St. Rita of Cascia, Patron Saint of the Impossible
Today (Saturday 22 May 2010) we remember the life and works of St. Rita of Cascia, Patron Saint of the Impossible.
St. Rita of Cascia was born in 1381 in the village of Roccaporena near Cascia in Italy. She was the only child of Antonio and Amata Lotti who were already advanced in age when Rita was born.
From an early age, Rita dreamed of being a nun. She frequented the convent of the Augustian nuns of Cascia. However, her parents had other dreams for her. They arranged her marriage to Paolo Mancini when she was only 12 years old. She bore two sons, a twin, named Giangiacomo Antonio and Paolo Maria. Rita taught his sons Catholic values but they chose to follow the immoral ways of their father. As a watchman of the town in Cascia, Mancini often found himself drawn into the conflict of two political factions, the Guelps and the Ghibellines. For 18 years, Rita had to put up with his abuse and infidelity.
Through Rita’s prayers, Mancini was converted. Unfortunately, as he worked on his reformation, he was ambushed and killed.
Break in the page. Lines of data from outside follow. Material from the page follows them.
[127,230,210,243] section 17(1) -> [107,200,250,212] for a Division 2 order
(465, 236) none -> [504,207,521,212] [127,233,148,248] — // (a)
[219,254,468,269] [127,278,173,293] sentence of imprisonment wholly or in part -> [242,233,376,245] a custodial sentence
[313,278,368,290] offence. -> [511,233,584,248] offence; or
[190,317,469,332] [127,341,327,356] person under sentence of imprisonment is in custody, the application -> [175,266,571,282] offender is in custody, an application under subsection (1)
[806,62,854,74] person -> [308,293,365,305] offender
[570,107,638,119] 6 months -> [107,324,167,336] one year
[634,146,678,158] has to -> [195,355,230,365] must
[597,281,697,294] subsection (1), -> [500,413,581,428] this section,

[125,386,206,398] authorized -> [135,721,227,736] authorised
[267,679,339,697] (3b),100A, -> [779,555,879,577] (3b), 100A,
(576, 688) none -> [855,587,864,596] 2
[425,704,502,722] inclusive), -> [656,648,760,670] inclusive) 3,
Her sons wanted to avenge their father’s death. Rita knew that vengeance was wrong but her persuasion came to no avail. So, she prayed to God to just take away the lives of her sons, rather than see them commit murder. Tradition says that God heard Rita’s voice because a year later, her sons died of natural causes, but only after they had received the last Sacraments.
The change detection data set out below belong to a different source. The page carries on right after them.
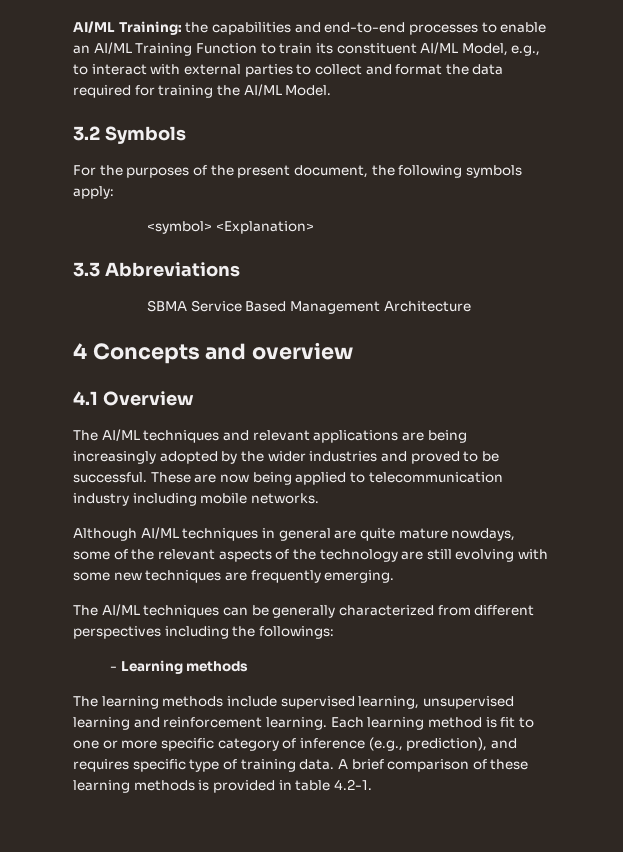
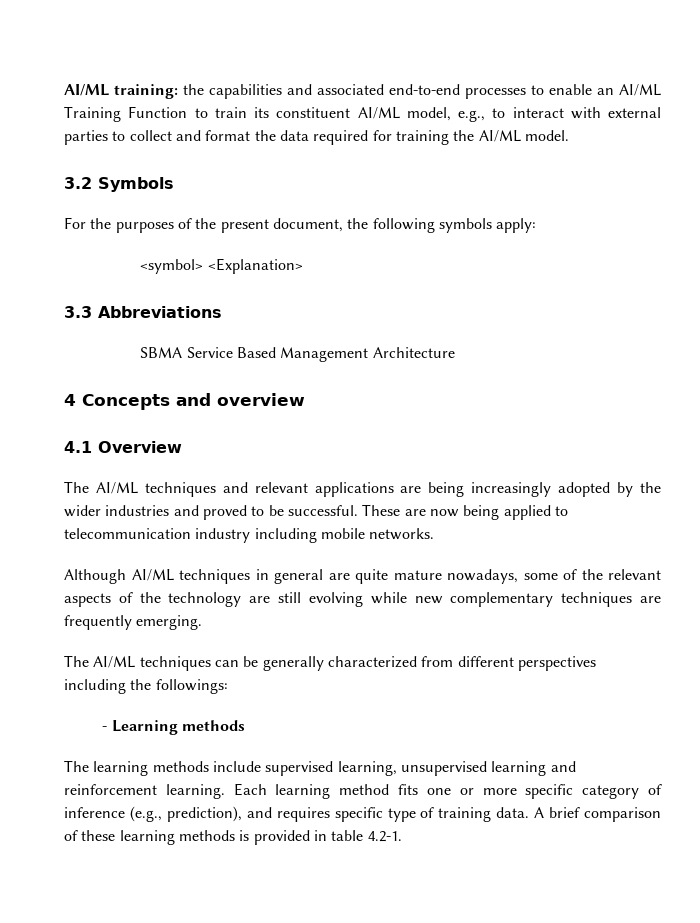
[73,21,182,35] AI/ML Training: -> [64,84,178,99] AI/ML training:
(321, 27) none -> [317,84,384,95] associated
[461,43,508,56] Model, -> [406,107,451,121] model,
[285,85,332,96] Model. -> [524,130,569,141] model.
[451,528,516,541] nowdays, -> [447,569,518,584] nowadays,
[518,549,549,560] [73,572,142,581] with some new -> [370,592,554,607] while new complementary
[485,717,534,728] is fit to -> [398,784,419,795] fits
With no more family responsibilities, Rita did what she had desired since her childhood – to join the Augustinian Nuns of St. Mary Magdalene Monastery. At first, her admission was denied because virginity was required for entry into the convent and some of the religious of the community belong to the political group responsible for her husband’s death. However, Rita was persistent. She implored the help of her three patron saints, John the Baptist, Augustine, and Nicholas of Tolentino, to assist her. She worked for the establishment of peace between the hostile parties of Cascia and succeeded. She soon was allowed to enter the monastery.
She was 36 years old.
Rita followed the ancient Rule of Saint Augustine. She devoted herself to prayer, works of charity, took pains to maintain peace and harmony among the citizens of Cascia.
She desired that more and more become intimately joined to the redemptive suffering of Jesus and her desire was satisfied in an extraordinary way. When she was about 60 years old, while she was meditating before the image of Jesus crucified, a small wound appeared on her forehead, like one made by a thorn from the crown that encircled Jesus’ head. She bore the pain in the next 15 years. In spite of the pain, she constantly experienced, she offered herself courageously for the physical and spiritual wellbeing of others.
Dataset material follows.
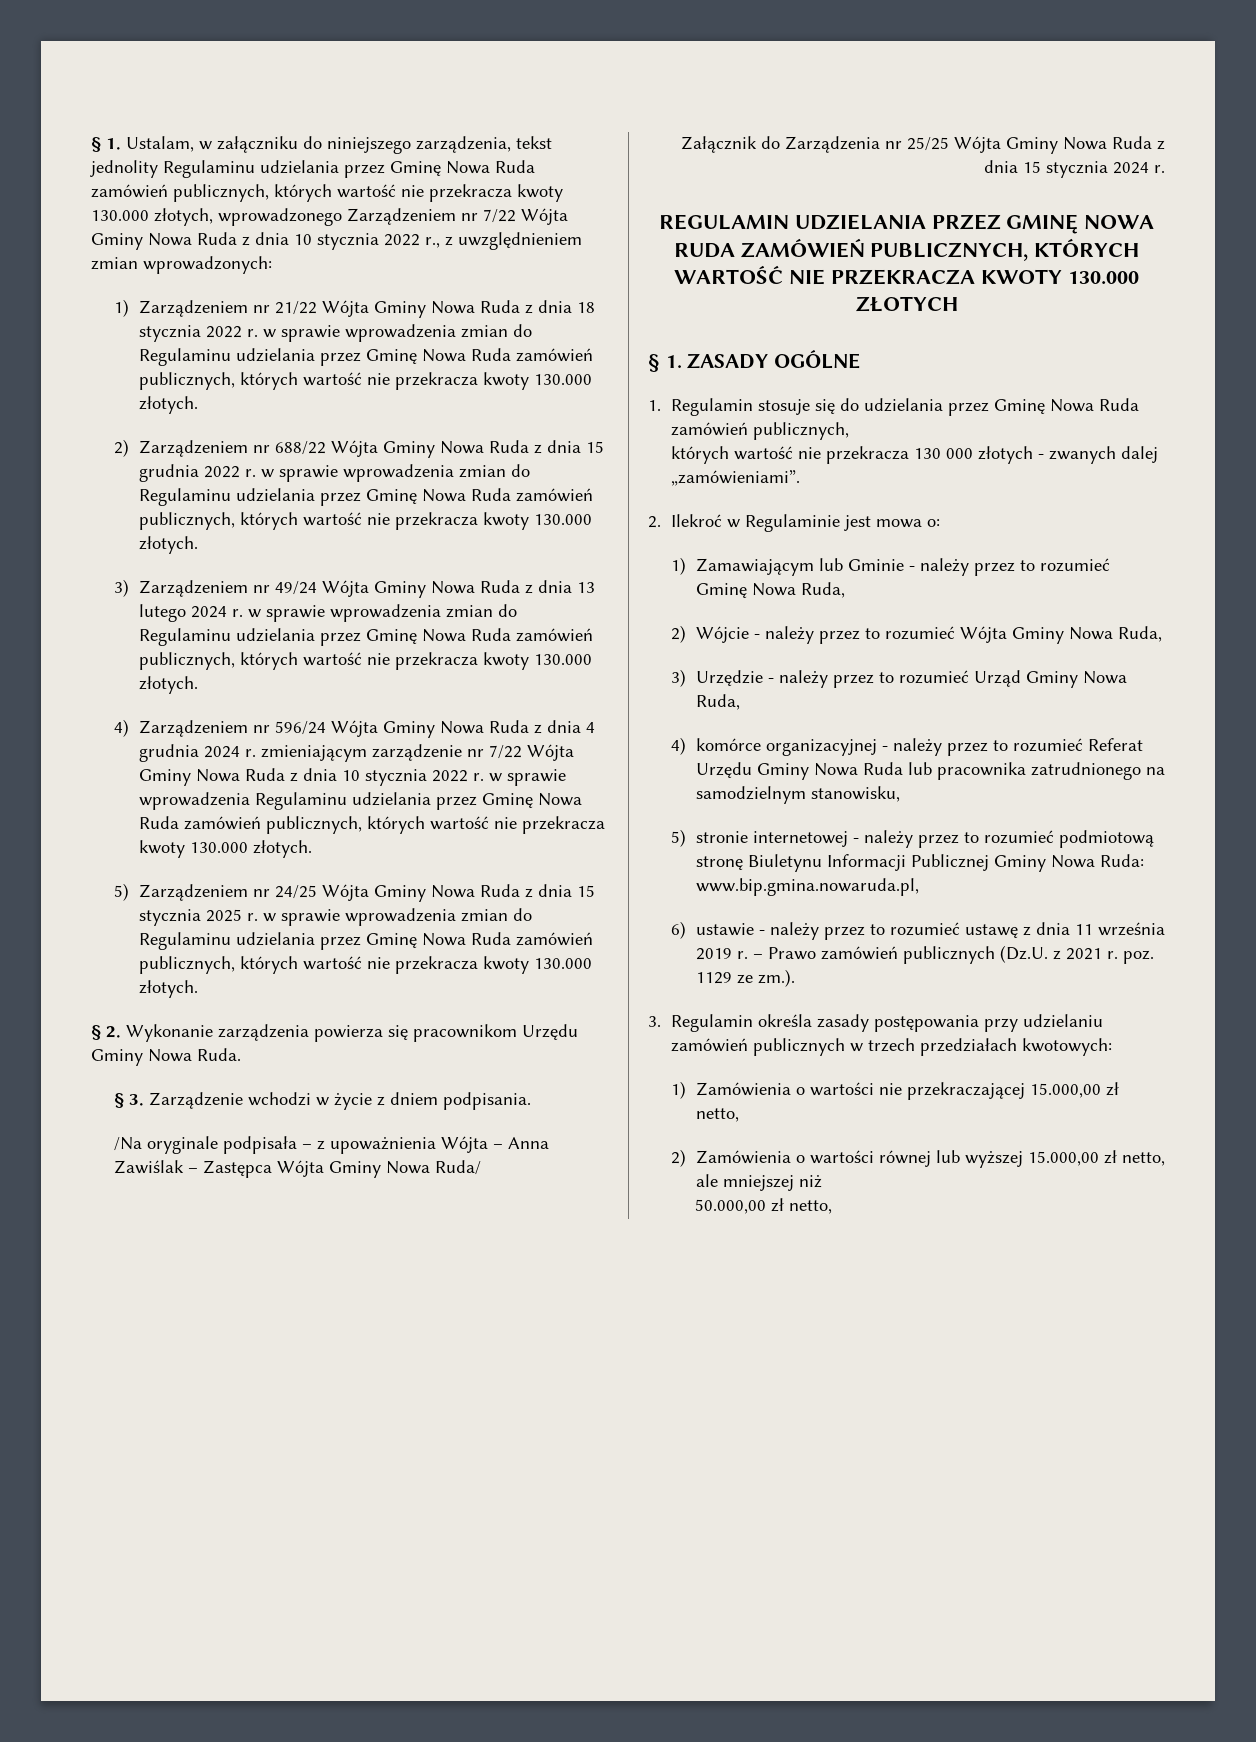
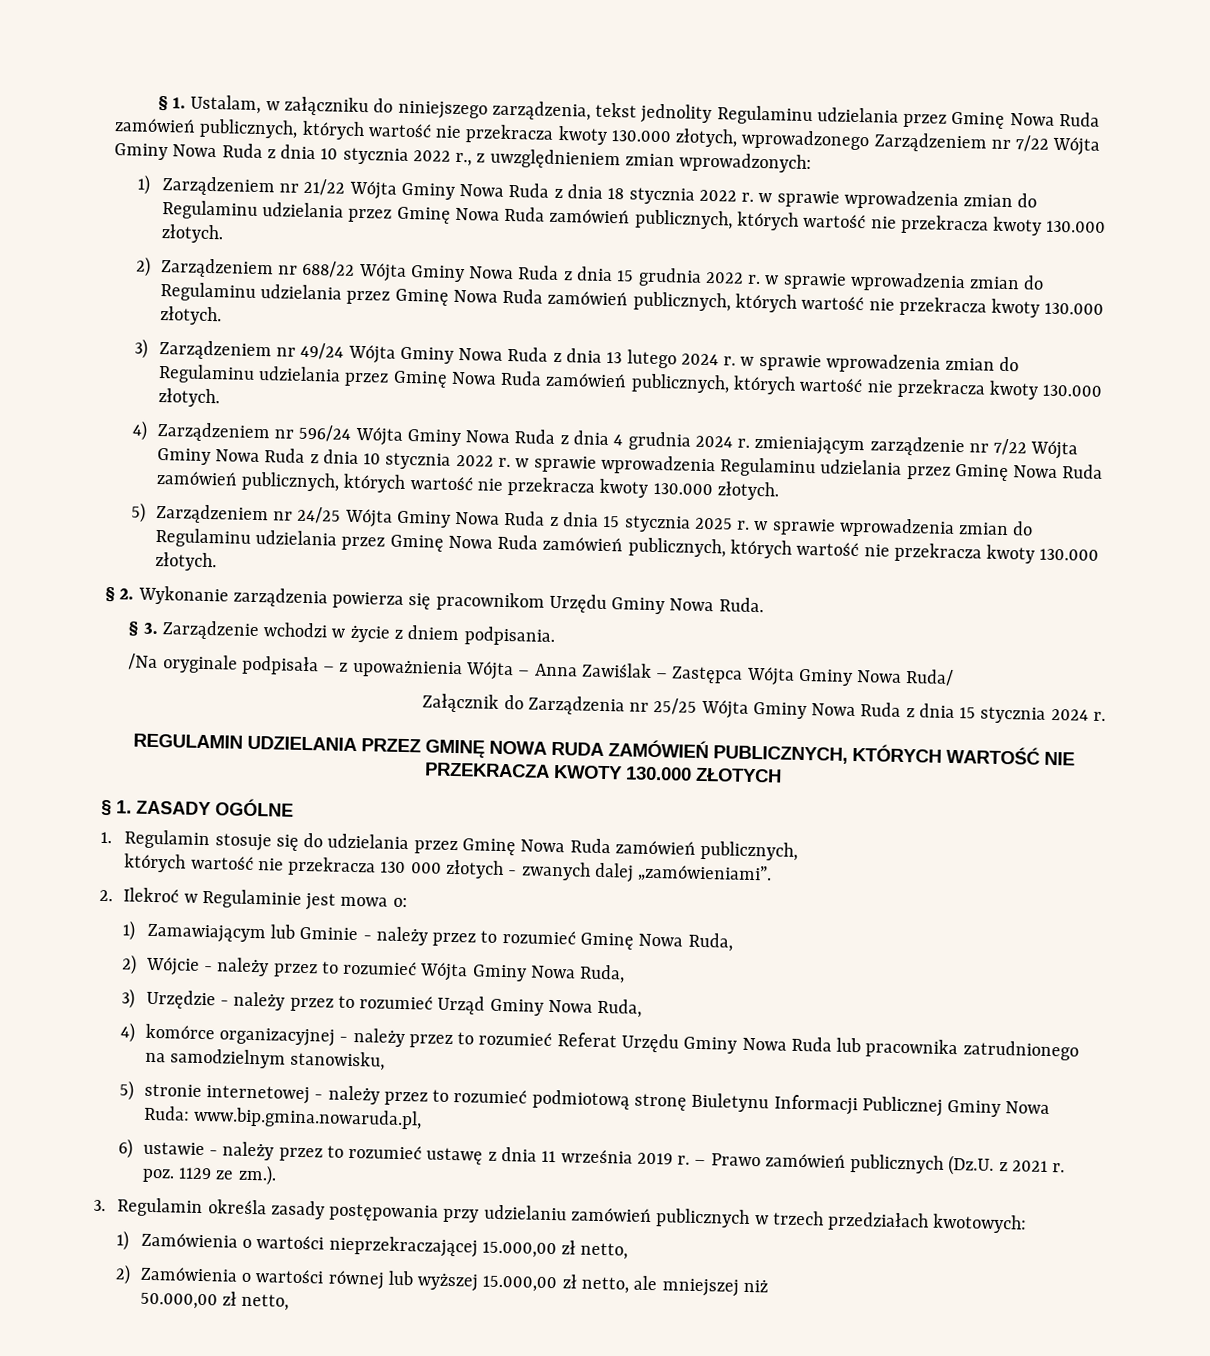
[878,1082,1025,1100] nie przekraczającej -> [328,1235,478,1258] nieprzekraczającej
A few months before her death, one of her visitors asked if she had any special requests, Rita asked that a rose from the garden of her parent’s home be brought to her. That was impossible to fulfill because roses do not bloom in January. But to the amazement of the person being requested, a single brightly colored blossom appeared on a rose bush just as the nun had said. It was brought to Rita who gave thanks to God for His sign of love.
Her last words before her death on May 22, 1457 were, “Remain in the holy love of Jesus. Remain in obedience to the holy Roman church. Remain in peace and fraternal charity.” Her body was placed in a glass case and was put on display at the Basilica of St. Rita in Cascia in Italy. She was beatified in 1627 by Pope Urban VIII and canonized on May 24, 1900, by Pope Leo XIII.
As we venerate St. Rita of Cascia on her feast day, let us be inspired by her example. Let us remain in constant communication with God through our prayers and be charitable at all times.